I am running in the backpropagation error that states that “Trying to backward through the graph a second time, but the buffers have already been freed. Specify retain_graph=True when calling backward the first time”.
However, I don’t see where is my code trying to run through the graph a second time. Let me show you two examples, the first which works fine, and the second which does not, and I do not understand why it fails.
x = torch.randn( (5, 4), requires_grad=True )
theta = torch.randn( (4, 3), requires_grad=False )
optimizer = optim.Adam( [x] )
xx = x # Apparently this is the conflicting line
for k in range(10):
m = torch.matmul( xx, theta )
optimizer.zero_grad()
m.sum().backward()
optimizer.step()
This works fine. However, if I change the xx declaration to simply
xx = x/10
then I get the backpropagation error.

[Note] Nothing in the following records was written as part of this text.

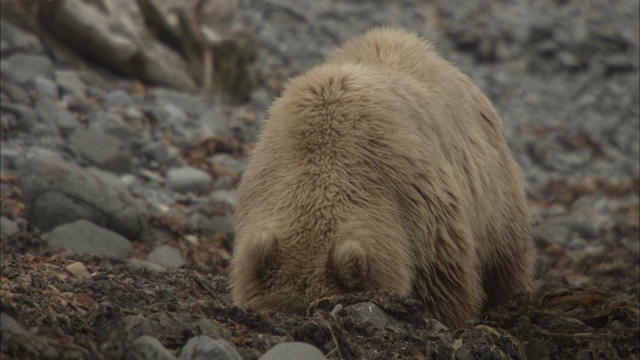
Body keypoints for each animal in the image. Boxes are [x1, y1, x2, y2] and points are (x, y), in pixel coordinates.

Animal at [230, 26, 536, 328]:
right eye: (277, 309)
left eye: (321, 304)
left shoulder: (420, 207)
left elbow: (446, 285)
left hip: (495, 197)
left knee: (505, 263)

Also setting “retain_graph=True” as suggested simply makes “x” not optimise at all, it behaves as if “requires_gradient” were set to “False”, which is not the behaviour I need.
Part of your computation graph is outside the loop (xx = x/10).

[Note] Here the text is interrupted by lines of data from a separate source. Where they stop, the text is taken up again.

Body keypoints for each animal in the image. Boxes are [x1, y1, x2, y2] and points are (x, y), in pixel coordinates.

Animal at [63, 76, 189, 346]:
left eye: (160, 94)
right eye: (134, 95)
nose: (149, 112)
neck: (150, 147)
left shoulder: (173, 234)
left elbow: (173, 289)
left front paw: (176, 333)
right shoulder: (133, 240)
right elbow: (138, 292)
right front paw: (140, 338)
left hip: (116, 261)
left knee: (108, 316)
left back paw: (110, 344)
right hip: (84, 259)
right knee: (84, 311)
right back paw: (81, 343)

After the first optimizer.step() call, the intermediate values will be cleared and thus x cannot be optimized anymore. If you move xx = x/10 into the loop, the code should work.

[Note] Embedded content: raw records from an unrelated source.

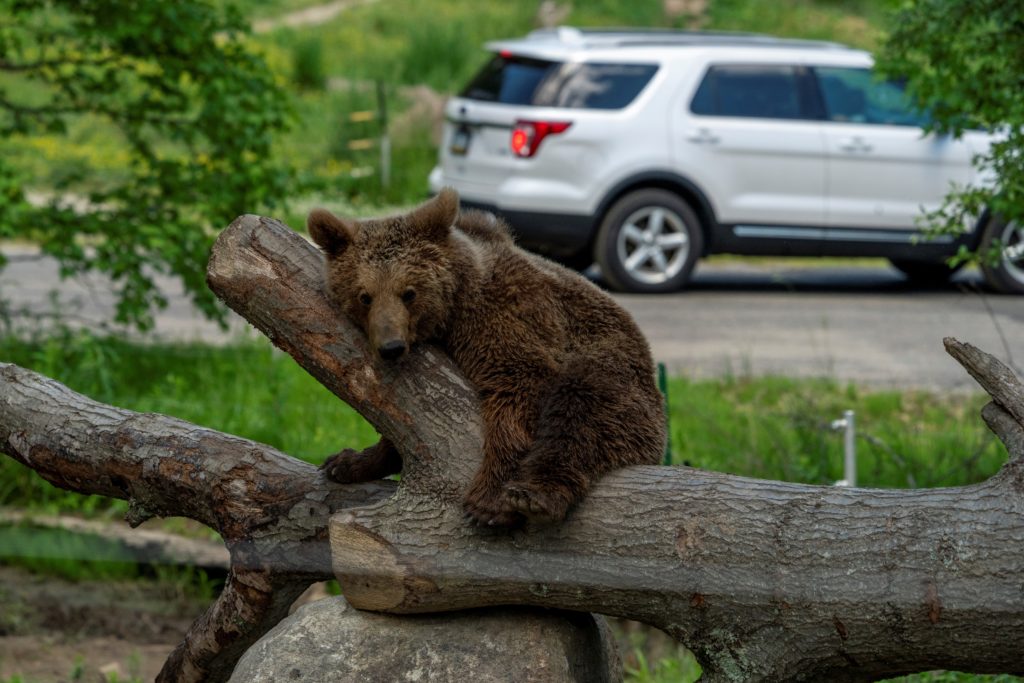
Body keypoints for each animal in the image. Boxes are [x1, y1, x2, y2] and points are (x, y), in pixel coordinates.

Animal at [307, 188, 667, 528]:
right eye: (364, 296)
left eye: (408, 292)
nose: (391, 346)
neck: (452, 311)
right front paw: (350, 461)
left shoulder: (503, 318)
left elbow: (519, 386)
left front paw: (489, 503)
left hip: (613, 365)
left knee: (583, 409)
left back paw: (534, 494)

With that division I was trying to reduce the variance of the initial random sampling in X, so the logical way for me to do so was simply once outside the loop. Ideally I would first have declared XX with the reduced variance and then added it to the optimiser, but if done like that pytorch complains that XX is not a leaf variable; ie
x = torch.randn( (5, 4), requires_grad=True )
xx = x/10
optimizer = optim.Adam( [xx] ) # ValueError: can't optimize a non-leaf Tensor
Is there any other way to have a tensor in the optimiser that is the result of some previous computations?